The Presidential .999 silver medals exhibit a Matte Finish, have a plain edge and measure 1.598 inches or 40.6 millimeters in diameter, the same as the American Eagle silver dollar. The medals contain an ounce of pure silver.

The silver Presidential medals are being struck without Mint mark at the San Francisco Mint.

The obverse and reverse designs for the Andrew Johnson medal replicate former U.S. Mint Assistant Engraver Anthony Paquet’s designs rendered in 1865 for Johnson’s Indian peace medal.

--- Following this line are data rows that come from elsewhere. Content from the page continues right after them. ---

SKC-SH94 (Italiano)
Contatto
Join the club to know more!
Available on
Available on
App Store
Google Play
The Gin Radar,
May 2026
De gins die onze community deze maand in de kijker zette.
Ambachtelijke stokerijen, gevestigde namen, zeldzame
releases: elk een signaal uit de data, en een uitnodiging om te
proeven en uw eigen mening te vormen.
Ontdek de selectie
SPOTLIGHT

The 19th century Johnson Peace medals are attributed as IP-40 in numismatic author R.W. Julian’s reference Medals of the United States Mint: The First Century 1792–1892. Paquet’s designer’s signature appears on both obverse and reverse.

On the obverse, the signature appears in the field below and left of the truncation of Johnson’s portrait as PAQUET F for “Paquet Fecit,” with “Fecit” translated from the Latin as “made it.”

On the reverse,  PAQUET F appears in the exergue.

The Johnson silver medal obverse features a portrait facing right of Johnson.

Paquet had been commissioned by the Bureau of Indian Affairs for new Lincoln medal designs for a second term, but Lincoln’s assassination interrupted those plans. Paquet executed a Johnson portrait paired with the reverse originally designed for the second term Lincoln peace medal.

That reverse illustrates a bust of George Washington atop an altar inscribed PEACE within an open wreath. An allegorical America, in the guise of Columbia, shakes the hand of an Indian chief. Implements of war and peace are in the background.